“ZAMANI MIYDI?” DİYENLERE…
Zamanı geriye saralım; RTE, Kılıçdaroğlu’ndan 2 gün önce “Ben size güvenemiyorum, başörtüsü konusunda gelin bir yasa çıkaralım” dese CHP bunu red edecekti ve Erdoğan’ın ekmeğine hem yağ hem de bal sürmüş olacaktı. Erdoğan “Bakın işte, gördünüz. Söz veremiyorlar” diyerek tüm seçim boyunca bunu kullanacaktı. Çünkü seçim için bundan başka kullanabileceği hiç bir şey kalmamıştı. Kılıçdaroğlu atik davrandı ve gereken yerlere, endişeli dindarlara mesajını verdi.
Bu kesimler “Anayasa, manayasa, ailenin güçlendirilmesi, LGBT” falan diyerek konuyu sulandıranın, topu taca atanın da Erdoğan olduğunu anladı, ya da anlayacak. Kılıçdaroğlu’na oy verirler mi bilmem ama bu vesile ile Tayyip Erdoğan’ın kendileri üzerinden hangi siyasetleri planladığını, hangi mecralarda kullanılabileceklerini da anlamış oldular.
***
“YARA KAPANMIŞTI; NE GEREK VARDI ?” DİYENLERE…
“Yaranın iyileşmeden kapandığı” özellikle Cumhuriyet Gazetesi’nde yuvalanan Özdemir İNCE ve Barış Dosteli gibi, KRT’de Zafer Arapkirli gibi yazarların yazılarından anlıyoruz ki yara henüz iyileşmemiş. Bu muhteremlere göre Başörtüsü başkaymış, türban başkaymış. Türban hala “Dini simge” imiş.

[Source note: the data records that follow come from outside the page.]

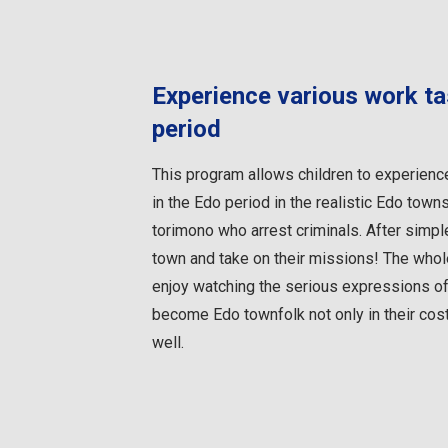
Experience various work ta
period
This program allows children to experienc
in the Edo period in the realistic Edo town
torimono who arrest criminals. After simple 
town and take on their missions! The whole
enjoy watching the serious expressions of
become Edo townfolk not only in their cost
well.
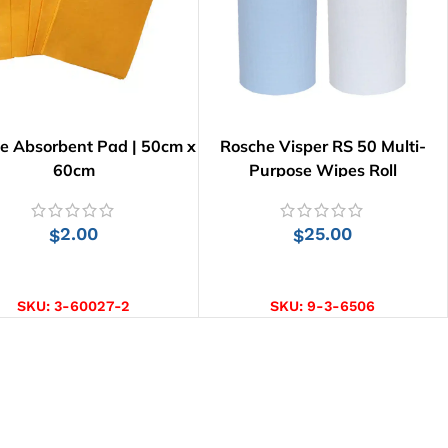
e Absorbent Pad | 50cm x
Rosche Visper RS 50 Multi-
60cm
Purpose Wipes Roll
2.00
25.00
$
$
ADD TO CART
SELECT OPTIONS
SKU:
3-60027-2
SKU:
9-3-6506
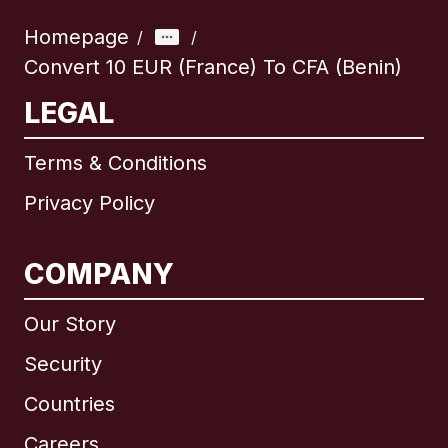
Homepage
/
/
Convert 10 EUR (France) To CFA (Benin)
LEGAL
Terms & Conditions
Privacy Policy
COMPANY
Our Story
Security
Countries
Careers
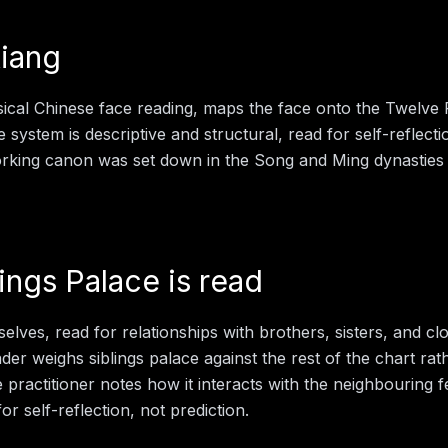
iang
sical Chinese face reading, maps the face onto the Twelve
e system is descriptive and structural, read for self-reflect
working canon was set down in the Song and Ming dynasties
lings Palace
is read
lves, read for relationships with brothers, sisters, and cl
eader weighs
siblings palace
against the rest of the chart rat
e practitioner notes how it interacts with the neighbouring 
for self-reflection, not prediction.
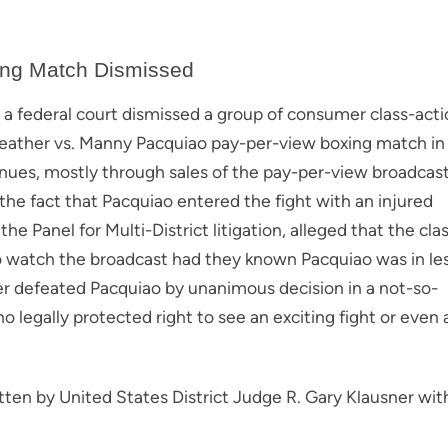
ing Match Dismissed
a, a federal court dismissed a group of consumer class-act
weather vs. Manny Pacquiao pay-per-view boxing match in
enues, mostly through sales of the pay-per-view broadcast
 the fact that Pacquiao entered the fight with an injured
e Panel for Multi-District litigation, alleged that the cla
 watch the broadcast had they known Pacquiao was in le
r defeated Pacquiao by unanimous decision in a not-so-
no legally protected right to see an exciting fight or even 
itten by United States District Judge R. Gary Klausner wit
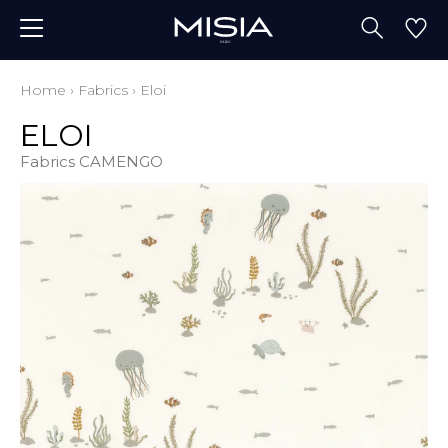
Home
›
Fabrics
›
Eloi
ELOI
Fabrics CAMENGO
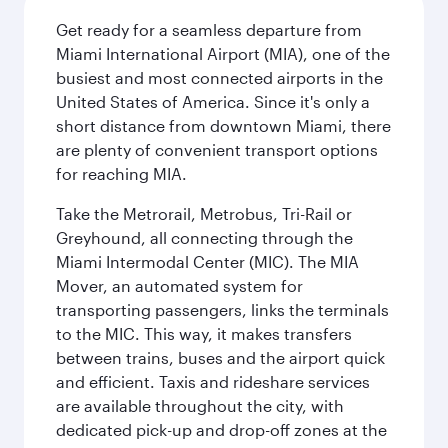
Get ready for a seamless departure from
Miami International Airport (MIA), one of the
busiest and most connected airports in the
United States of America. Since it's only a
short distance from downtown Miami, there
are plenty of convenient transport options
for reaching MIA.
Take the Metrorail, Metrobus, Tri-Rail or
Greyhound, all connecting through the
Miami Intermodal Center (MIC). The MIA
Mover, an automated system for
transporting passengers, links the terminals
to the MIC. This way, it makes transfers
between trains, buses and the airport quick
and efficient. Taxis and rideshare services
are available throughout the city, with
dedicated pick-up and drop-off zones at the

Bunlar hala 10 yıl evvelki şartlanmışlıkları ile hala özgürlükler konusunda hazımsızlık çektiklerini açıkça anlatıyorlar. Demek ki CHP’nin yakasından düşmeyen ve kendi kafatasçı zihniyetleri ile gazete köşelerinden, demokrasiye, cumhuriyete, özgürlüklere ve CHP’ye yön vermeye çalışanlar için Kılıçdaroğlu'nun böyle bir yasa önerisi çok yararlı oldu. Kılıçdaroğlu’nun turnusol kağıdı ile kabak gibi ortaya çıktılar.

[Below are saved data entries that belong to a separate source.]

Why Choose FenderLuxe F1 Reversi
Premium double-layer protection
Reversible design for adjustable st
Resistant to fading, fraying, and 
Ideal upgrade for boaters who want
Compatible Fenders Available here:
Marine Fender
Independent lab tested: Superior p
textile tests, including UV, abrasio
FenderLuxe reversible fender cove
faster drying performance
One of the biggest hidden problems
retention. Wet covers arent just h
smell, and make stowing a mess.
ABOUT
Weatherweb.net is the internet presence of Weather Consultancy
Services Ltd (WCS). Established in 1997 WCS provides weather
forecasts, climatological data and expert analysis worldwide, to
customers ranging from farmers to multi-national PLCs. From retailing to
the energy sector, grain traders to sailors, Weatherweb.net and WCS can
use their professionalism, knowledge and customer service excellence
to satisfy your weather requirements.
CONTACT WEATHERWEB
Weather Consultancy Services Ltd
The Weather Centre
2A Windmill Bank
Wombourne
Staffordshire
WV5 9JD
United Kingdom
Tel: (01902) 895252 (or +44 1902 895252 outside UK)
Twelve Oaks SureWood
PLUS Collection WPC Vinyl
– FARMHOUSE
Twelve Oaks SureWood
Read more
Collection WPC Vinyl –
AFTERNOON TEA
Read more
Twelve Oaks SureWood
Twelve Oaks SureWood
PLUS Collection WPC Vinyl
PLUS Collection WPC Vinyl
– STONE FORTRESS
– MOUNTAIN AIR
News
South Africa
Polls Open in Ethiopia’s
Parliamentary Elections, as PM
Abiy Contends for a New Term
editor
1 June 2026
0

Türban artık baş örtüsünün çağdaş bir kullanım şekline dönüşmüştür.. Dini simge safsatalarının son kullanma tarihi geçmiş, muhafazakar bir giyim tarzı olarak benimsenmiştir.. Asıl Anneannemizin başörtüsü artık bir dini simge haline gelmiştir…
Türbanlı kadınlarımız, kızlarımız hele biraz da makyaj yapıp, türbanı ile uyumlu bir kıyafet içinde, seküler alanda bile özgürlüğün her türlü tadını çıkarabiliyorlarsa artık bu konu hiç birimizi rahatsız etmemelidir. Artık onlara parmak sallamak bir faşist davranış şeklidir. Bu tür yorumlar, saplantılar solculuk, laiklik, demokratlık hatta insanlık bile değildir..
LGBT ve AİLENİN GÜÇLENDİRİLMESİ GİBİ KONULARIN KONU İLE ALAKASI YOK. AMA…
LGBT konusuna gelince… Bu konuda AKP’nin bilmek istemediği, anlatsan da anlayamayacağı konu LGBT’yi savunanlardan, hatta bu gruplara dahil edilebileceklerden daha fazlasının AKP seçmeni içindeki GİZLİ varlığıdır… O nedenle bu konunun üzerine gidilirse sandığa nasıl yansıyacağı da belli olmaz.
Ailenin güçlendirilmesi için ise, devletin bugün yapabileceği tek şey ailenin ekonomik açıdan namerde muhtaç edilmemesi, borçlanmaya muhtaç bırakılmaması, borçlarını ödeyemez, çocuğuna harçlık veremez, evine yarım kilo kıyma alamaz hale gelmesinin önlenmesidir. Zira açlık, yoksulluk, çaresizlik hırsızlığın, gaspın, kumarın, fuhuşun, kadın cinayetinin, en önemli nedenidir.
Lafla, ayetle, hadisle, Anayasa’ya madde koyarak aile güçlendirilemez.